Task description » A faithful copy of the data below is required, leaving out every picture.
BEGIN Supplied data
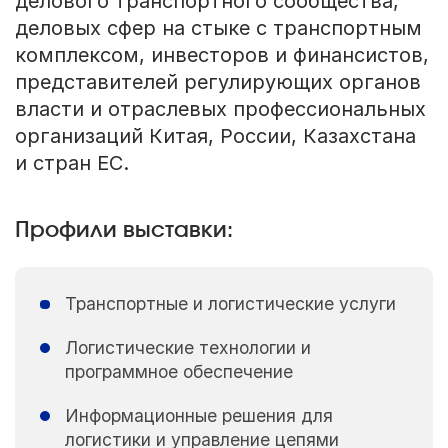
делового транспортного сообщества,
деловых сфер на стыке с транспортным
комплексом, инвесторов и финансистов,
представителей регулирующих органов
власти и отраслевых профессиональных
организаций Китая, России, Казахстана
и стран ЕС.
Профили выставки:
Транспортные и логистические услуги
Логистические технологии и
программное обеспечение
Информационные решения для
логистики и управление цепями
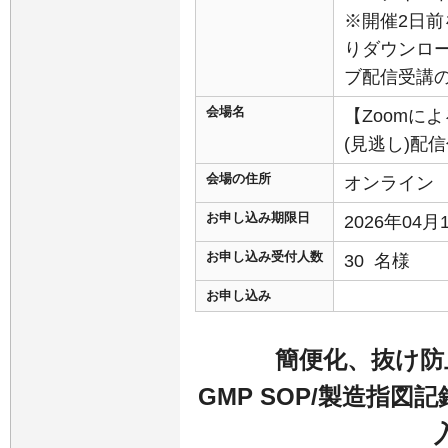
※開催2日前
りダウンロ
ブ配信受講
会場名
【Zoomに
(見逃し)配
会場の住所
オンライン
お申し込み期限日
2026年04
お申し込み受付人数
30 名様
お申し込み
簡便化、抜け防
GMP SOP/製造指図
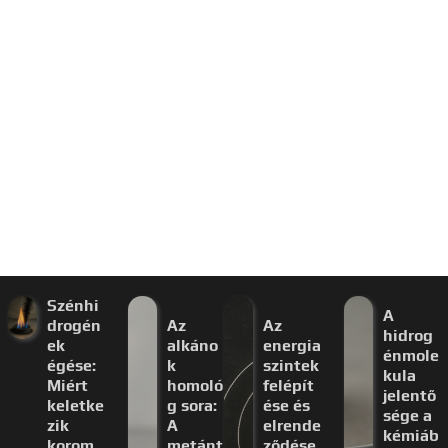
Szénhi
A
drogén
Az
Az
hidrog
ek
alkáno
energia
énmole
égése:
k
szintek
kula
Miért
homoló
felépít
jelentő
keletke
g sora:
ése és
sége a
zik
A
elrende
kémiáb
korom
metánt
ződése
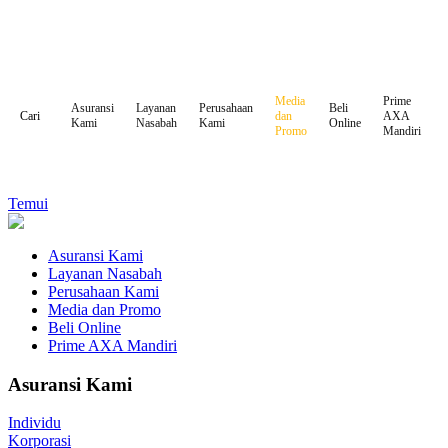
Media
Prime
Asuransi
Layanan
Perusahaan
Beli
dan
AXA
Cari
Kami
Nasabah
Kami
Online
Promo
Mandiri
Temui
Asuransi Kami
Layanan Nasabah
Perusahaan Kami
Media dan Promo
Beli Online
Prime AXA Mandiri
Asuransi Kami
Individu
Korporasi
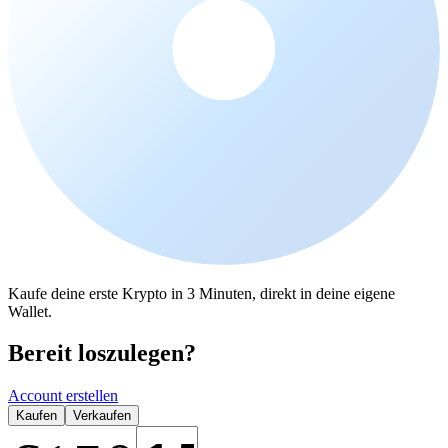
Kaufe deine erste Krypto in 3 Minuten, direkt in deine eigene
Wallet.
Bereit loszulegen?
Account erstellen
Kaufen
Verkaufen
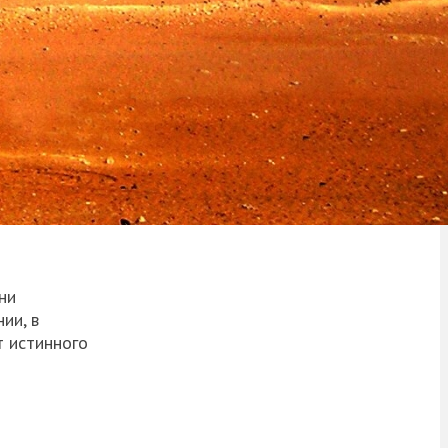
ни
ии, в
т истинного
END Supplied data
Expected answer »
делового транспортного сообщества,
деловых сфер на стыке с транспортным
комплексом, инвесторов и финансистов,
представителей регулирующих органов
власти и отраслевых профессиональных
организаций Китая, России, Казахстана
и стран ЕС.
Профили выставки:
Транспортные и логистические услуги
Логистические технологии и
программное обеспечение
Информационные решения для
логистики и управление цепями
※開催2日前
りダウンロ
ブ配信受講
会場名
【Zoomに
(見逃し)配
会場の住所
オンライン
お申し込み期限日
2026年04
お申し込み受付人数
30 名様
お申し込み
簡便化、抜け防
GMP SOP/製造指図
Szénhi
A
drogén
Az
Az
hidrog
ek
alkáno
energia
énmole
égése:
k
szintek
kula
Miért
homoló
felépít
jelentő
keletke
g sora:
ése és
sége a
zik
A
elrende
kémiáb
korom
metánt
ződése
Media
Prime
Asuransi
Layanan
Perusahaan
Beli
dan
AXA
Cari
Kami
Nasabah
Kami
Online
Promo
Mandiri
Temui
Asuransi Kami
Layanan Nasabah
Perusahaan Kami
Media dan Promo
Beli Online
Prime AXA Mandiri
Asuransi Kami
Individu
Korporasi
Kaufe deine erste Krypto in 3 Minuten, direkt in deine eigene
Wallet.
Bereit loszulegen?
Account erstellen
Kaufen
Verkaufen
ни
ии, в
т истинного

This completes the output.